NOTE: This post updates a previously published Table of Contents called 2018: A Year On This Blog | Table of Contents (Posts) | This One is “Sticky” [@ Jan. 5, 2019] (Short-link ends “-9p3”), which is currently the top post on the “Current Posts” page of this blog, through the magic technique called labeling it “sticky.”  I am not sure how publishing another post also labeled sticky will affect which one is in the top position, but will find out in a few minutes when I hit “Publish!” //LGH 3-24-2019.

Why Update (Re format) Needed:  In the earlier post, under time constraints, I chose two different formats** which provided links, and titles, but in such a way that the titles weren’t searchable on that Table of Contents page.

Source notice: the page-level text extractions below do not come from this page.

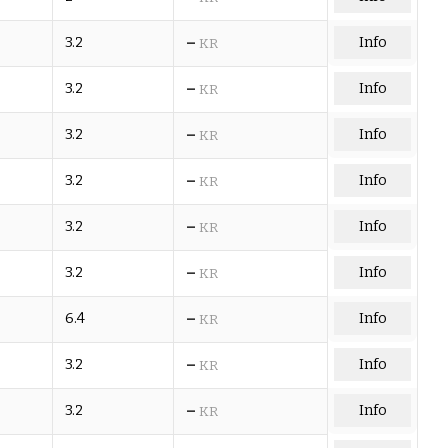
–
3.2
Info
KR
–
3.2
Info
KR
–
3.2
Info
KR
–
3.2
Info
KR
–
3.2
Info
KR
–
3.2
Info
KR
–
6.4
Info
KR
–
3.2
Info
KR
–
3.2
Info
KR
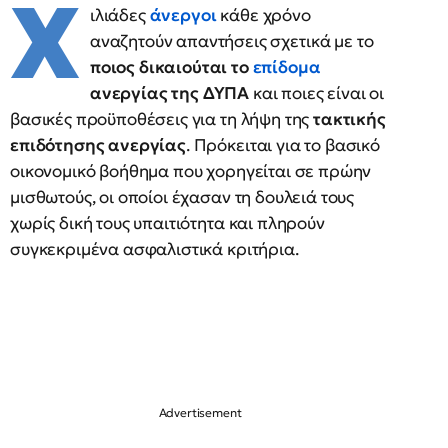
Χ
ιλιάδες
άνεργοι
κάθε χρόνο
αναζητούν απαντήσεις σχετικά με το
ποιος δικαιούται το
επίδομα
ανεργίας της ΔΥΠΑ
και ποιες είναι οι
βασικές προϋποθέσεις για τη λήψη της
τακτικής
επιδότησης ανεργίας
. Πρόκειται για το βασικό
οικονομικό βοήθημα που χορηγείται σε πρώην
μισθωτούς, οι οποίοι έχασαν τη δουλειά τους
χωρίς δική τους υπαιτιότητα και πληρούν
συγκεκριμένα ασφαλιστικά κριτήρια.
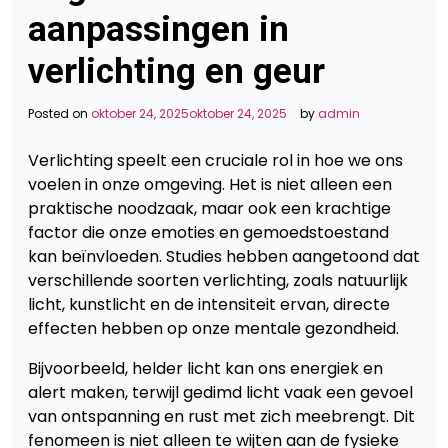
aanpassingen in
verlichting en geur
Posted on
oktober 24, 2025
oktober 24, 2025
by
admin
Verlichting speelt een cruciale rol in hoe we ons
voelen in onze omgeving. Het is niet alleen een
praktische noodzaak, maar ook een krachtige
factor die onze emoties en gemoedstoestand
kan beïnvloeden. Studies hebben aangetoond dat
verschillende soorten verlichting, zoals natuurlijk
licht, kunstlicht en de intensiteit ervan, directe
effecten hebben op onze mentale gezondheid.
Bijvoorbeeld, helder licht kan ons energiek en
alert maken, terwijl gedimd licht vaak een gevoel
van ontspanning en rust met zich meebrengt. Dit
fenomeen is niet alleen te wijten aan de fysieke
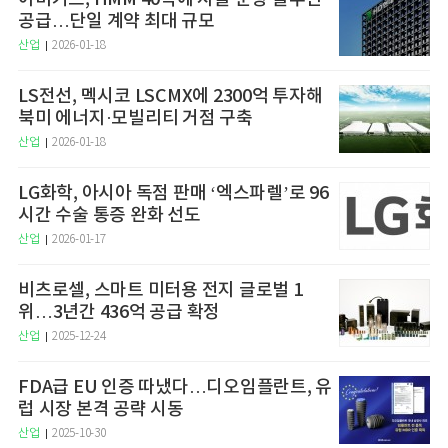
공급…단일 계약 최대 규모
산업
2026-01-18
LS전선, 멕시코 LSCMX에 2300억 투자해
북미 에너지·모빌리티 거점 구축
산업
2026-01-18
LG화학, 아시아 독점 판매 ‘엑스파렐’로 96
시간 수술 통증 완화 선도
산업
2026-01-17
비츠로셀, 스마트 미터용 전지 글로벌 1
위…3년간 436억 공급 확정
산업
2025-12-24
FDA급 EU 인증 따냈다…디오임플란트, 유
럽 시장 본격 공략 시동
산업
2025-10-30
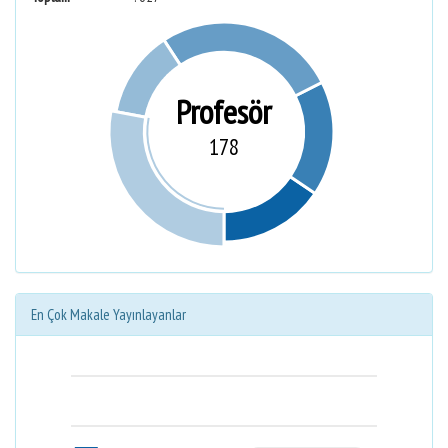
Profesör
178
En Çok Makale Yayınlayanlar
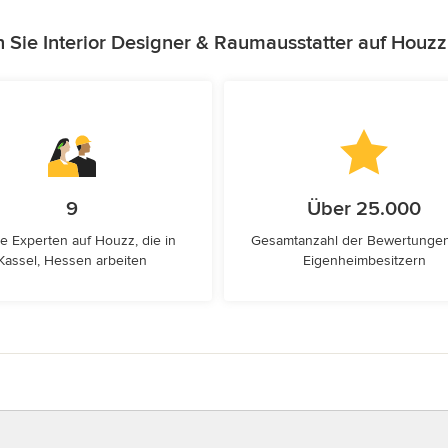
 Sie Interior Designer & Raumausstatter auf Houz
9
Über 25.000
e Experten auf Houzz, die in
Gesamtanzahl der Bewertunge
Kassel, Hessen arbeiten
Eigenheimbesitzern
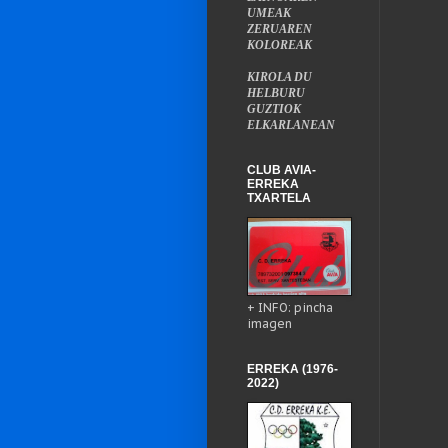
UMEAK
ZERUAREN
KOLOREAK
KIROLA DU
HELBURU
GUZTIOK
ELKARLANEAN
CLUB AVIA-
ERREKA
TXARTELA
+ INFO: pincha
imagen
ERREKA (1976-
2022)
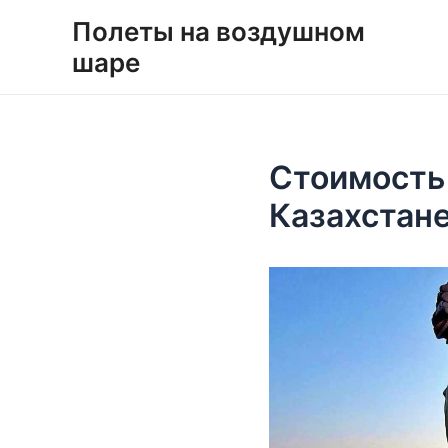
Перейти
Навигация
Полеты на воздушном
к
по
шаре
содержимому
записям
Стоимость
Казахстане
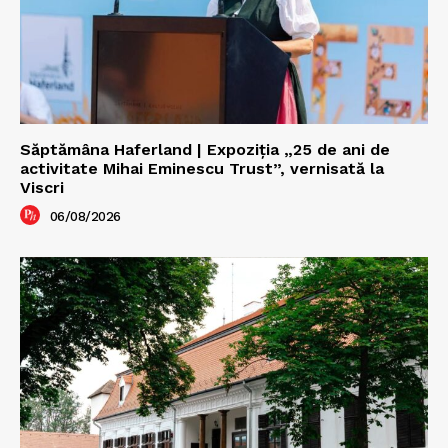
Săptămâna Haferland | Expoziţia „25 de ani de
activitate Mihai Eminescu Trust”, vernisată la
Viscri
06/08/2026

They also weren’t that easy to read.  It’s time to produce a proper list with: Dates, Full Titles (searchable by name because they’re not in the form of images), and the links, too.  As I did for earlier years.

  • ** (1) Dates & links only (Quick-&-Dirty, Neat-&-Incomplete, Version 1), followed by
  • ** (2) Dates & links as captions to images blog admin. dashboard which at least showed the post titles (Not Quite So Quick: More Complete but Visually Messy, or Quick-&-Dirty, Version 2).

Bonus Extras Here (“Neat-&-Complete, Version 3“): This is still a Posts (not Pages) Table of Contents, however this version  includes any new pages added during 2018, entered chronologically as they were published. The blog has a total of only 56 published pages since its start, but nearly 800 posts.

Those extra pages are hard to miss (rows highlit in yellow, labeled “Page”) but here’s a sample of one page, February 22, with table header row.   Clicking on any post or page title in the full table of contents below will bring you right to that post or page.

One benefit of having the pages included is actually seeing they exist.  They would not be found by scrolling down on main part of blog; while listed on the right sidebar, they are listed in a narrow column of ALL published pages since the beginning of the blog. Not so easy to browse, and separated from their immediate contexts, which would be, generally, a nearby post.

FAMILYCOURTMATTERS.org, The Year in Posts,* 2018

(*All posts, interspersed with any new pages when published, highlit yellow)

short-link ends:
Page

Feb. 2, 2018

Consolidated Control of DV Advocacy by Feminist Leadership Refusing to Identify, by Name and Financing, The Opposition Entities. Subtitle: Personal Relevance to a Post-DV-Intervention, Unprosecuted, Child-Stealing Event by Ex-Batterer case in the SF Bay Area:

(Post announcing this page published Feb. 4, short-link ends “-8yW”, next row)

New Page

-8rg

I will publish this post (improved Table of Contents) separately and incorporate its more standard-format table into the sticky post also, currently at the very top of this blog’s “Current Posts” home page.  The second project will be completed later than the first.I copied the earlier Version 1 Quick and Dirty (Dates only) here in the process of building the table, and left it here as a quick-list (Archives function, while similar, only lets you view one month at a time; I thought it might still be useful).

I also provided some introduction from my perspective one year later, but below that is indeed a very functional and more traditional-looking table of contents for the whole year.  In 2018, that was only 37 posts, and a few new pages to go with them.

Having reviewed post titles and some of the contents in the process of manually creating the table, I’m still proud of the blog and convinced of the timeliness and relevance of its message.